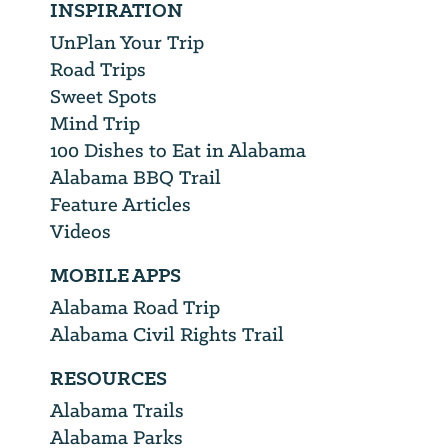
INSPIRATION
UnPlan Your Trip
Road Trips
Sweet Spots
Mind Trip
100 Dishes to Eat in Alabama
Alabama BBQ Trail
Feature Articles
Videos
MOBILE APPS
Alabama Road Trip
Alabama Civil Rights Trail
RESOURCES
Alabama Trails
Alabama Parks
○ ○ ○ ○ ○ ○ ○
§ Requirement: Copy all of the data above word for word, keeping each line as it stands and leaving out the pictures.

§ Answer area:
INSPIRATION
UnPlan Your Trip
Road Trips
Sweet Spots
Mind Trip
100 Dishes to Eat in Alabama
Alabama BBQ Trail
Feature Articles
Videos
MOBILE APPS
Alabama Road Trip
Alabama Civil Rights Trail
RESOURCES
Alabama Trails
Alabama Parks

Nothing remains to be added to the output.